Japan PM sets November election date

Japanese Prime Minister Junichiro Koizumi has dissolved parliament’s lower house for an election that will test whether he can carry the conservative ruling party to another win and gain a new mandate for his reforms.

Riding high in the polls since 2001, can Koizumi win again?

House Speaker Tamisuke Watanuki read out the dissolution order at a plenary session of the Lower House on Friday.

The general election will be the first since Koizumi swept to power in 2001 on a wave of grassroots support for his reform agenda to rein in public spending, privatise postal services and money-haemorrhaging public firms, and fix Japan’s ailing banks.

Encouraged by signs that Japan’s stagnant economy is at last recovering, the LDP is counting on traditional backers such as farmers, small business owners and Koizumi’s popularity, to
help it keep a majority in the 480-seat Lower House.

But a recent surge in the value of the yen to three-year highs against the dollar has clouded the outlook for the export-led recovery.

The ruling bloc holds 285 seats, with the LDP alone having 244 against 137 for the newly merged opposition Democratic Party, which hopes a recent merger with a smaller rival and a detailed  platform of its own reform ideas will improve its prospects.

TASKS TO COMPLETE
1) Transcribe the article on Japan's election between "The general election" and "the export-led recovery.", inclusive.
2) In the article on Japan's election, how many seats does the ruling bloc hold?
The material after this point is separate from the article on Japan's election.

SUPPLIED RECORDS

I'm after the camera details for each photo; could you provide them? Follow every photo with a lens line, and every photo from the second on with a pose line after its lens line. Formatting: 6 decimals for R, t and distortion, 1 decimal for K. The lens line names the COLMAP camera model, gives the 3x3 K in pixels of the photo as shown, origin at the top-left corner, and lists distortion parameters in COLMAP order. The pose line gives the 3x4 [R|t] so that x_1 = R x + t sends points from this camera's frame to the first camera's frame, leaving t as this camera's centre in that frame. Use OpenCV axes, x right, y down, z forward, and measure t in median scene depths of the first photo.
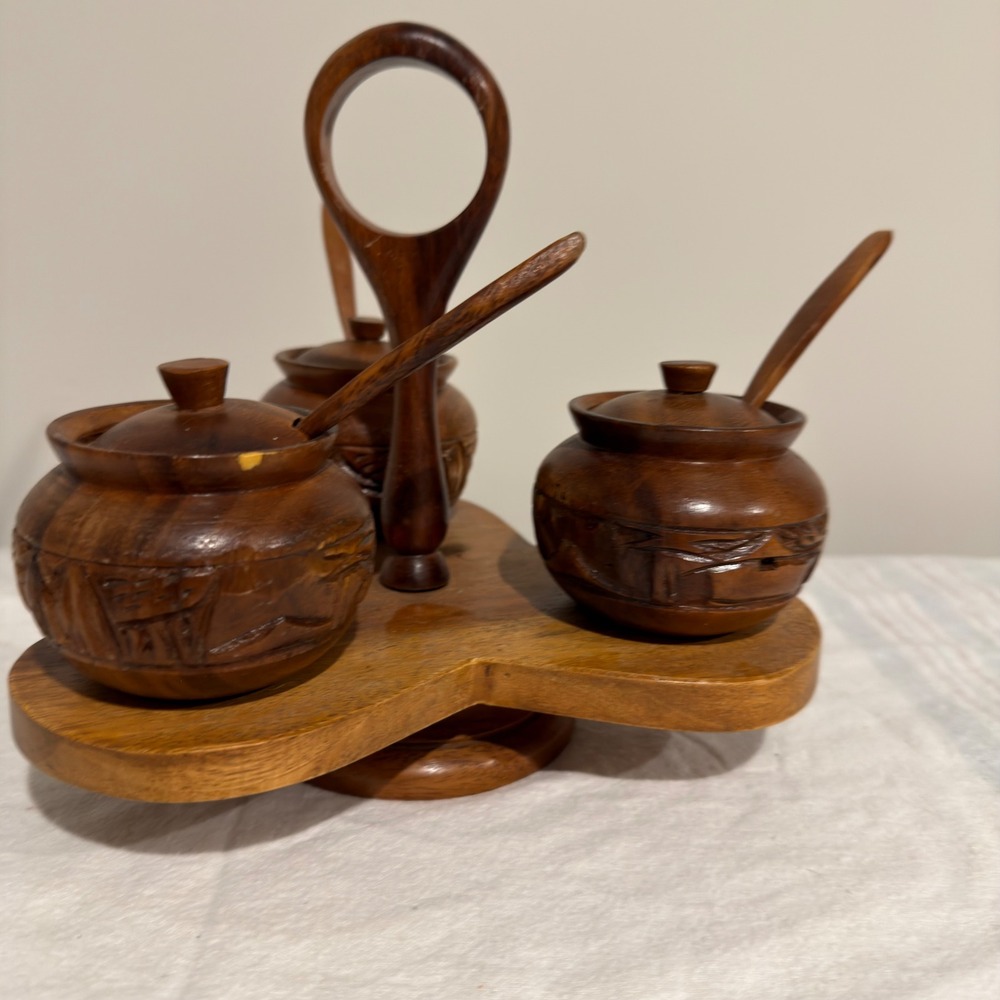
lens RADIAL K [[1004.9, 0, 518.7], [0, 1004.9, 502.8], [0, 0, 1]] dist [0.049896, -0.190140]
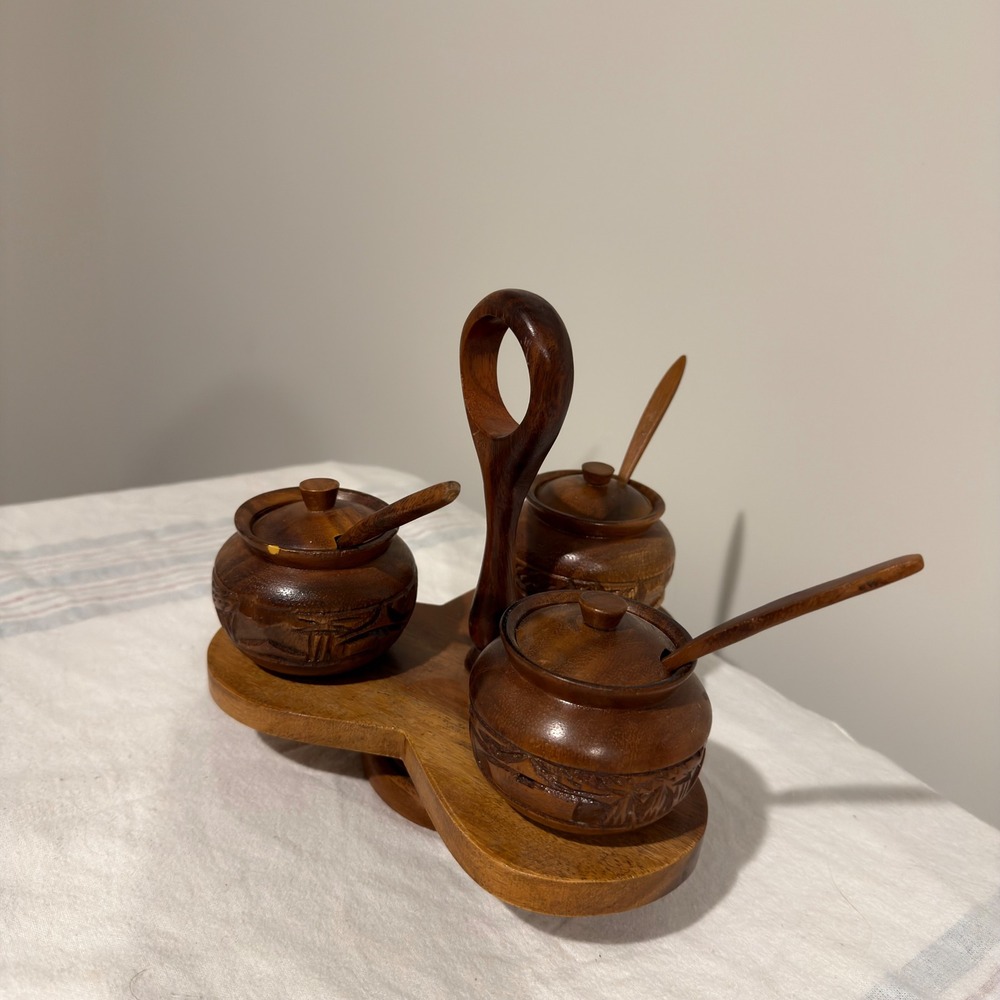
lens RADIAL K [[1004.9, 0, 518.7], [0, 1004.9, 502.8], [0, 0, 1]] dist [0.049896, -0.190140]
pose [[0.536830, 0.327412, -0.777570, 1.076065], [-0.301655, 0.935193, 0.185522, -0.473823], [0.787920, 0.134964, 0.600805, 0.221525]]
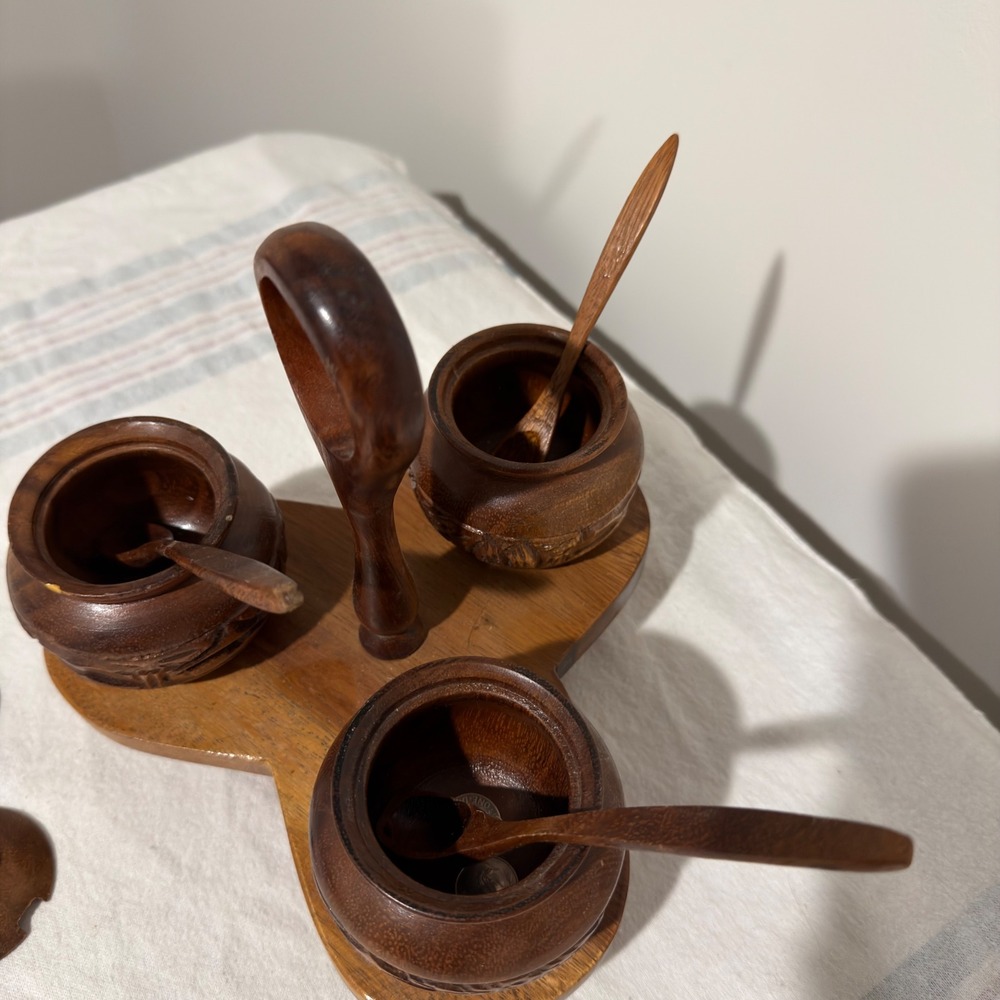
lens RADIAL K [[968.6, 0, 523.6], [0, 968.6, 499.0], [0, 0, 1]] dist [0.053643, -0.159333]
pose [[0.485066, 0.695549, -0.530021, 0.497987], [-0.241087, 0.688978, 0.683510, -0.924931], [0.840588, -0.203767, 0.501887, 0.749558]]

YOUR WRITTEN ANSWERS
1)
The general election will be the first since Koizumi swept to power in 2001 on a wave of grassroots support for his reform agenda to rein in public spending, privatise postal services and money-haemorrhaging public firms, and fix Japan’s ailing banks.

Encouraged by signs that Japan’s stagnant economy is at last recovering, the LDP is counting on traditional backers such as farmers, small business owners and Koizumi’s popularity, to
help it keep a majority in the 480-seat Lower House.

But a recent surge in the value of the yen to three-year highs against the dollar has clouded the outlook for the export-led recovery.

2) 285 seats.